• _Reading passage_:
┄┄┄┄┄┄
Zulip Chat Archive
Stream: mathlib4
Topic: continuous action of submoduleclass terms
Kevin Buzzard (Jan 22 2025 at 23:43):
import Mathlib
variable (A : Type*) [Ring A] [TopologicalSpace A] [TopologicalRing A]
variable (R : Subring A)
-- all these exist
#synth Ring R
#synth TopologicalRing R
#synth SMul R A
-- but this fails
--#synth ContinuousSMul R A
instance Subring.instContinuousSMul : ContinuousSMul R A :=
Topology.IsInducing.continuousSMul Topology.IsInducing.id continuous_subtype_val rfl
I would like this instance and obviously it's harmless because it's a prop (and because R : Subring A I don't think it will cause the kind of problems which subtypes acting on objects sometimes cause right now). But if we have this then probably we should have the submonoid version. But should we have the Submonoidclass version? I'm a bit scared about this because this fails:
variable (A : Type*) [Monoid A] (S : Type*)
[SetLike S A] [SubmonoidClass S A] (R : S)
#synth Mul R -- yes
-- #synth SMul R A -- no
so if we go down this route I'd have to make that instance and I'm slightly worried that it will cause diamonds (aka I don't really know what I'm doing). However I tested it for submonoids, subrings and subalgebras and in all cases we have
example (r : R) (a : A) : r • a = (r : A) * a := rfl
Is it safe to make the SMul instance on SubmonoidClass?
variable (A : Type*) [Monoid A] (S : Type*)
[SetLike S A] [SubmonoidClass S A] (R : S)
instance : SMul R A where
smul r a := (r : A) * a
Eric Wieser (Jan 23 2025 at 00:28):
This looks safe to me from a diamond perspective
Eric Wieser (Jan 23 2025 at 00:28):
I guess from a performance perspective you'll have to just try and see
Eric Wieser (Jan 23 2025 at 00:31):
Actually, I'd expect something more general like
variable (R A : Type*) [SMul R A] (S : Type*)
[SetLike S R] (s : S)
instance : SMul s A where
smul r a := (r : R) • a
Eric Wieser (Jan 23 2025 at 00:33):
Promoting to SubmonoidClass for MulAction etc
Kevin Buzzard (Jan 23 2025 at 07:32):
That one does scare me though because now the moment you're looking for an action of a subtype on anything you open the door to a wild goose chase which my variant won't let you open.
Kevin Buzzard (Jan 23 2025 at 07:35):
cf lean taking a long time to fail trying to find SMul Complex Real because of instances like the above
Eric Wieser (Jan 23 2025 at 10:05):
I think the instance above already exists specialized to Subring and Subalgebra
Kevin Buzzard (Jan 23 2025 at 11:08):
OK so this is added in #20983 and now in theory it's possible to do some tidying up. For example the instance docs#Subgroup.continuousSMul is now not needed and probably I can remove several more instances. Should I remove them? (I removed this one but not the others, I guess it should probably be an all or nothing move here?) Sounds like it might be a use case for TryAtEachStep if we actually want to find them, although maybe shortcut instances are helpful and fine?
┄┄┄┄┄┄
• _Dataset rows_:
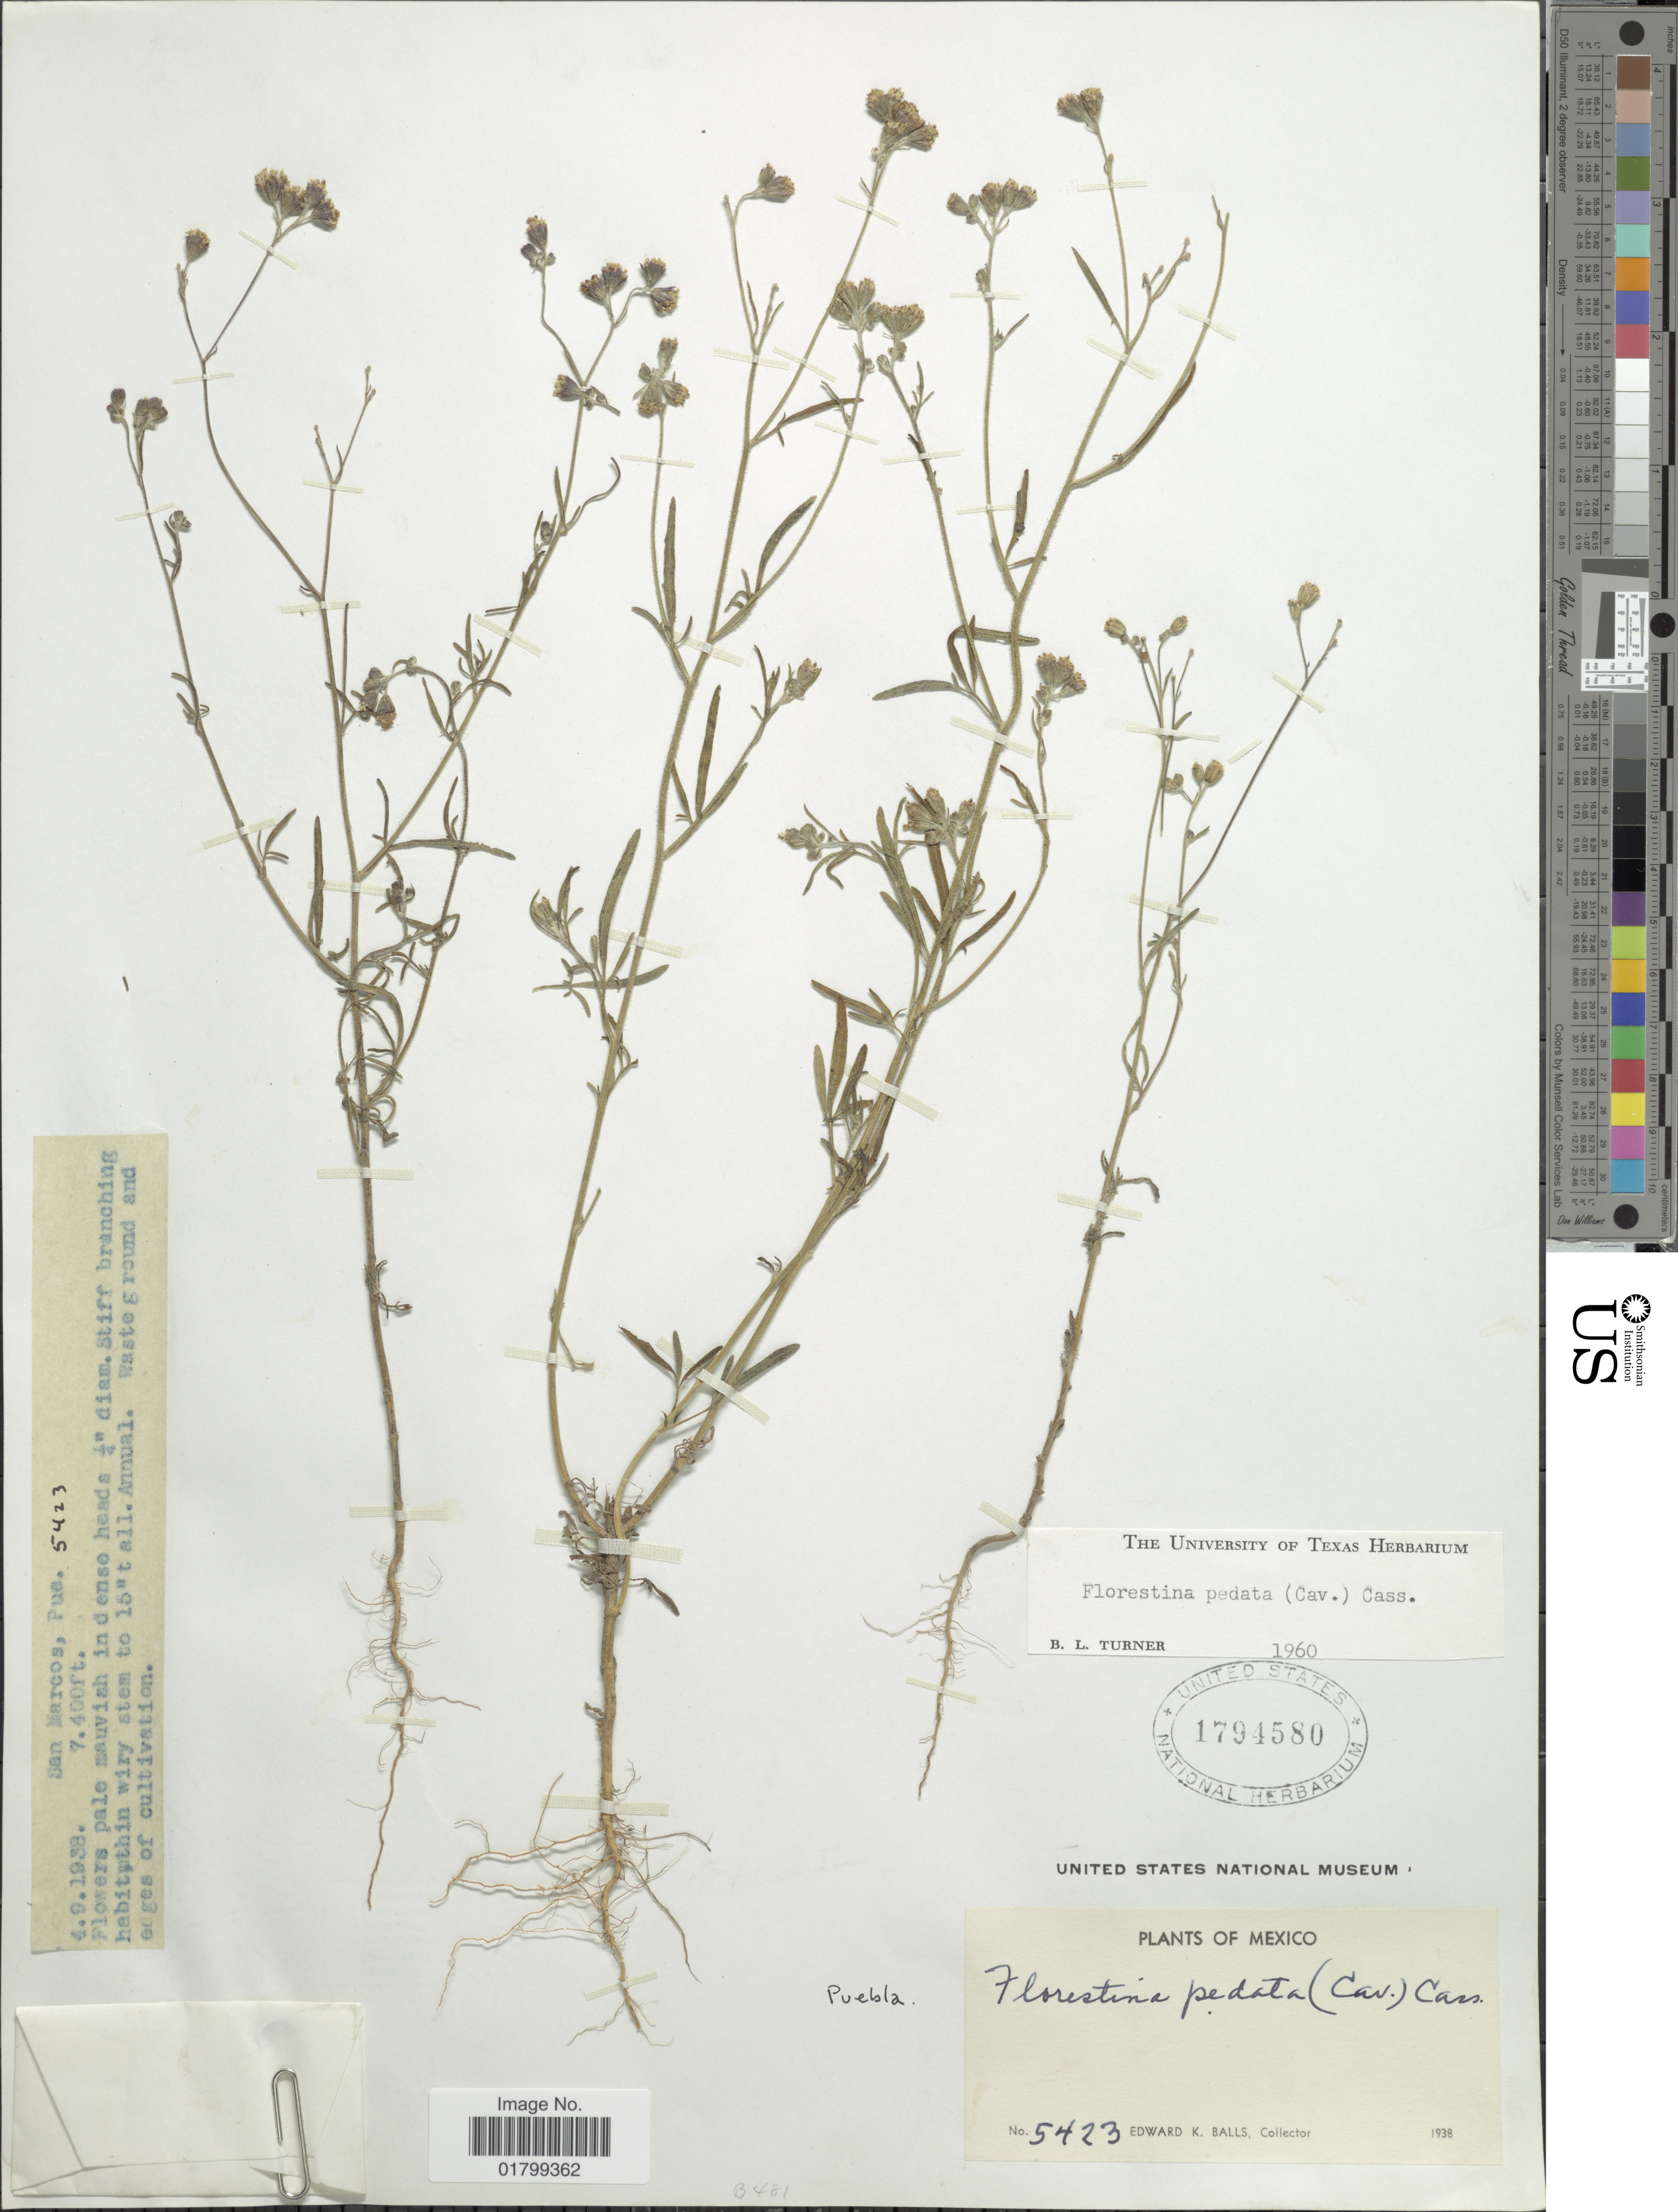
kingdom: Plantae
┄┄┄┄┄┄
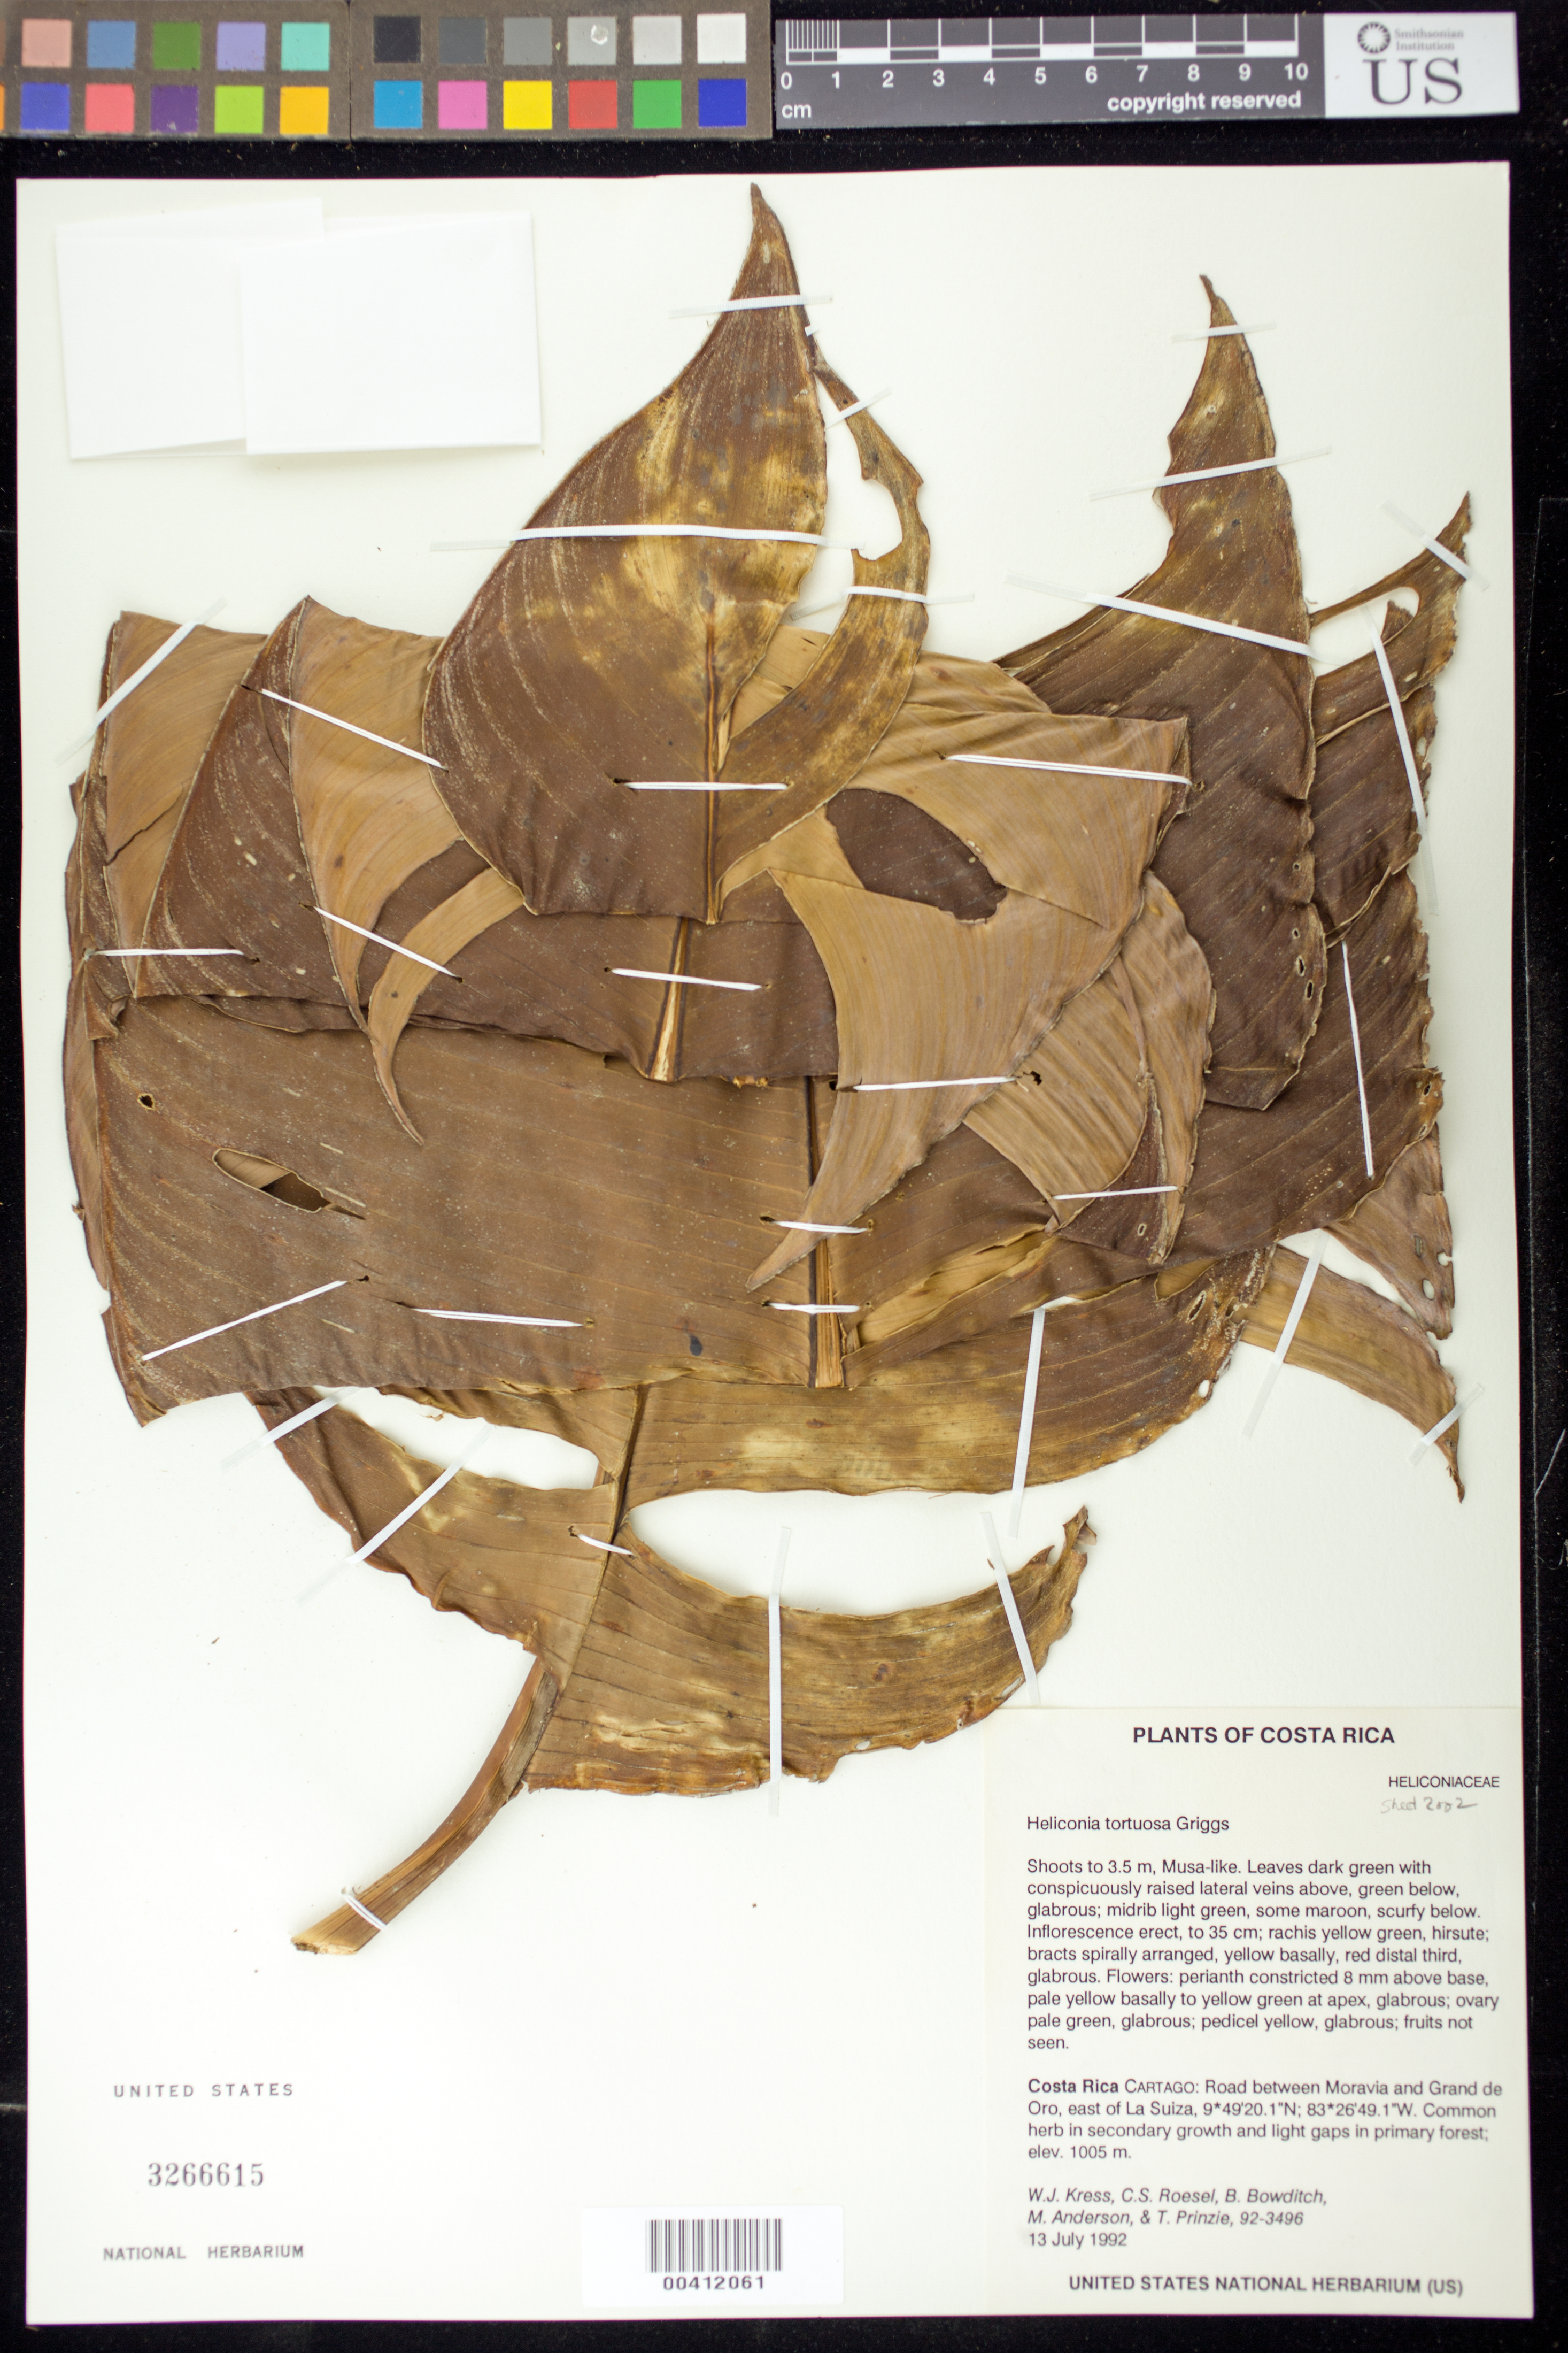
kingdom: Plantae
┄┄┄┄┄┄
• _Task instructions_:
Extend the mathlib4 chat thread on continuous scalar actions of SubmonoidClass terms, picking up after its last message.

• _In response_:
Eric Wieser (Jan 23 2025 at 11:26):
I'm not sure what our policy is here, in principle we could delete docs#Subring.toRing but we haven't done so
Kevin Buzzard (Jan 23 2025 at 14:24):
See the benchmarking for #11304 to see what happens when you start deleting instances. Maybe they're good shortcuts? I hadn't realised that this PR was going to take me several hours, but we may as well try and get it right.
Matthew Ballard (Jan 23 2025 at 14:27):
My guess: this is going to be painful performance-wise. But maybe not! #11304 has to be transient issue. The instructions don't match the wall clock.
Kevin Buzzard (Jan 23 2025 at 14:46):
My guess is that if I start deleting instances willy-nilly then it is going to be painful performance-wise. But if I just add the new instances I need (which generalize existing instances and which we don't have) and check I've not created any diamonds then I think I'm going to be OK.
Kevin Buzzard (Jan 23 2025 at 14:58):
Hopefully easy question: how do I get a submonoid from a submonoidclass?
import Mathlib
variable {M : Type*} [Monoid M]
variable {S : Type*} [SetLike S M] (s : S) [SubmonoidClass S M]
example : Submonoid M := s -- not like this, it seems
Edward van de Meent (Jan 23 2025 at 15:00):
looks like we're missing a toSubMonoid coersion...
Edward van de Meent (Jan 23 2025 at 15:01):
or actually, those seem to be missing for most of the "sub_" classes?
Edward van de Meent (Jan 23 2025 at 15:02):
you could use something like SubmonoidClass.subtype s |>.range, maybe?
Edward van de Meent (Jan 23 2025 at 15:07):
MonoidHom.mrange (SubmonoidClass.subtype s) seems to work
Edward van de Meent (Jan 23 2025 at 15:07):
but it's not pretty at all
Artie Khovanov (Jan 24 2025 at 00:07):
@Kevin Buzzard unlike for bundled function classes, there are no "concretisation" maps for bundled subject classes
Instead, the particular instance map is used (eg Subfield.toSubring)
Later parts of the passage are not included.